Avoid Cost Penalties

Use IE – and avoid Costs Penalties

Courts now expect disputing parties to have tried alternative dispute resolution (ADR) in an attempt to settle their dispute before legal proceedings are commenced. If not, at the very first Costs & Case Management Conference, the court will want to know why ADR has not been attempted and may well order the parties to attempt early neutral evaluation (ENE), pursuant to CPR 3.1(2)(m). In light of this rule and the potential for adverse costs consequences, it is prudent for parties to use IE before spending up to £10,000 to issue proceedings.

Offers to engage in ADR should be made as soon as possible after the dispute arises, with a genuine desire to avoid litigation; at the very least, such offers should be made to protect oneself or one’s client, or to put pressure on opponents.

The Civil Procedure Rules require parties to engage in ADR. Indeed, Pre-action Protocols stipulate, “litigation should be a last resort.” Accordingly, parties to disputes ought to be recommending and utilising ADR before proceedings are issued.

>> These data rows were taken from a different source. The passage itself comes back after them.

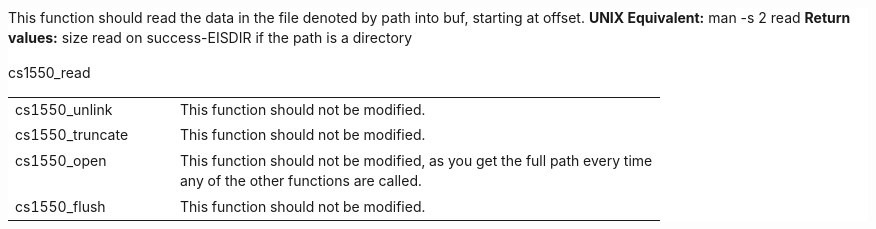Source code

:    <td width="383">This function should read the data in the file denoted by path into buf, starting at offset.</td>

  </tr>

  <tr>

   <td width="88"><strong>UNIX </strong><strong>Equivalent:</strong></td>

   <td width="383">man -s 2 read</td>

  </tr>

  <tr>

   <td width="88"><strong>Return values:</strong></td>

   <td width="383">size read on success-EISDIR if the path is a directory</td>

  </tr>

 </tbody>

</table>

cs1550_read




<table width="625">

 <tbody>

  <tr>

   <td width="151">cs1550_unlink</td>

   <td width="473">This function should not be modified.</td>

  </tr>

  <tr>

   <td width="151">cs1550_truncate</td>

   <td width="473">This function should not be modified.</td>

  </tr>

  <tr>

   <td width="151">cs1550_open</td>

   <td width="473">This function should not be modified, as you get the full path every time any of the other functions are called.</td>

  </tr>

  <tr>

   <td width="151">cs1550_flush</td>

   <td width="473">This function should not be modified.</td>

  </tr>
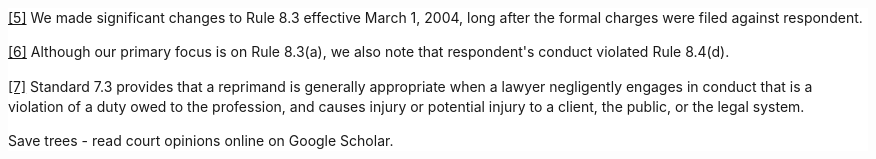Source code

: [[5]](https://scholar.google.com/scholar_case?case=12428100756576753482#r[5]) We made significant changes to Rule 8.3 effective March 1, 2004, long after the formal charges were filed against respondent.

[[6]](https://scholar.google.com/scholar_case?case=12428100756576753482#r[6]) Although our primary focus is on Rule 8.3(a), we also note that respondent's conduct violated Rule 8.4(d).

[[7]](https://scholar.google.com/scholar_case?case=12428100756576753482#r[7]) Standard 7.3 provides that a reprimand is generally appropriate when a lawyer negligently engages in conduct that is a violation of a duty owed to the profession, and causes injury or potential injury to a client, the public, or the legal system.

Save trees - read court opinions online on Google Scholar.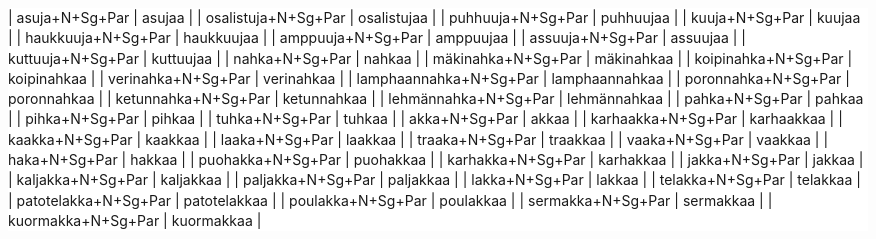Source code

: | asuja+N+Sg+Par                      | asujaa                      |
| osalistuja+N+Sg+Par                 | osalistujaa                 |
| puhhuuja+N+Sg+Par                   | puhhuujaa                   |
| kuuja+N+Sg+Par                      | kuujaa                      |
| haukkuuja+N+Sg+Par                  | haukkuujaa                  |
| amppuuja+N+Sg+Par                   | amppuujaa                   |
| assuuja+N+Sg+Par                    | assuujaa                    |
| kuttuuja+N+Sg+Par                   | kuttuujaa                   |
| nahka+N+Sg+Par                      | nahkaa                      |
| mäkinahka+N+Sg+Par                  | mäkinahkaa                  |
| koipinahka+N+Sg+Par                 | koipinahkaa                 |
| verinahka+N+Sg+Par                  | verinahkaa                  |
| lamphaannahka+N+Sg+Par              | lamphaannahkaa              |
| poronnahka+N+Sg+Par                 | poronnahkaa                 |
| ketunnahka+N+Sg+Par                 | ketunnahkaa                 |
| lehmännahka+N+Sg+Par                | lehmännahkaa                |
| pahka+N+Sg+Par                      | pahkaa                      |
| pihka+N+Sg+Par                      | pihkaa                      |
| tuhka+N+Sg+Par                      | tuhkaa                      |
| akka+N+Sg+Par                       | akkaa                       |
| karhaakka+N+Sg+Par                  | karhaakkaa                  |
| kaakka+N+Sg+Par                     | kaakkaa                     |
| laaka+N+Sg+Par                      | laakkaa                     |
| traaka+N+Sg+Par                     | traakkaa                    |
| vaaka+N+Sg+Par                      | vaakkaa                     |
| haka+N+Sg+Par                       | hakkaa                      |
| puohakka+N+Sg+Par                   | puohakkaa                   |
| karhakka+N+Sg+Par                   | karhakkaa                   |
| jakka+N+Sg+Par                      | jakkaa                      |
| kaljakka+N+Sg+Par                   | kaljakkaa                   |
| paljakka+N+Sg+Par                   | paljakkaa                   |
| lakka+N+Sg+Par                      | lakkaa                      |
| telakka+N+Sg+Par                    | telakkaa                    |
| patotelakka+N+Sg+Par                | patotelakkaa                |
| poulakka+N+Sg+Par                   | poulakkaa                   |
| sermakka+N+Sg+Par                   | sermakkaa                   |
| kuormakka+N+Sg+Par                  | kuormakkaa                  |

If proceedings are issued, the Court is likely to require the parties to provide evidence that ADR has been considered, if not already tried. Refusal to consider and / or engage in ADR will be taken into account by the court when deciding who bears the costs of the proceedings.

Case law examples

There is an increasing body of case law confirming that costs penalties will be imposed for those parties who fail to do so.

In BXB v (1) Watch Tower & Bible Tract Society of Pennsylvania (2 Trustees of the Barry Congregation of Jehovah’s Witnesses [2020] EWHC 656 (QB), the defendants had breached a court direction given in standard form, to serve a statement explaining their refusal to participate in a joint settlement meeting. That was unreasonable conduct and the costs incurred by the claimant from the date of that refusal were assessed on an indemnity basis.

In Garritt-Critchley v Ronnan [2014] EWHC 1774 the Defendant refused to engage with ADR and was penalised by an order that the Claimant’s costs be paid on an indemnity basis.

In Laporte & Christian v Commissioner of Police of the Metropolis [2015] EWHC 371 (QB), although the Defendant won outright, his refusal to engage in ADR led to an order that he be deprived of one third of his costs.

It is over 15 years since Halsey v Milton Keynes NHS Trust [2004] EWCA Civ 576 in which Lord Dyson reminded all members of the legal profession that it was their duty to consider ADR. As stated in that case: “acting in a client’s best interests includes an obligation to provide advice on resolving disputes by all appropriate means of ADR as well as litigation”.

It will be an exceptional case for ADR to be considered inappropriate: the vast majority of cases are suitable for ADR. In the event that an opponent offers ADR, you may be required to provide a witness statement setting out full reasons for refusing within 21 days. Ignoring offers of ADR is no longer an option, because it will almost certainly lead to costs penalties.

What does this mean for you?

All disputing parties should beware of Costs Penalties. If the other side offers early neutral evaluation or any other form of ADR as an option to litigation, and your solicitor chooses to ignore the offer, this may well incur a substantial Costs Penalty, even if you win the case.

The best way to avoid this is to engage in IE at an early stage, thereby avoiding any risk of Costs Penalty, and before spending up to £10,000 on the court fee to initiate legal proceedings.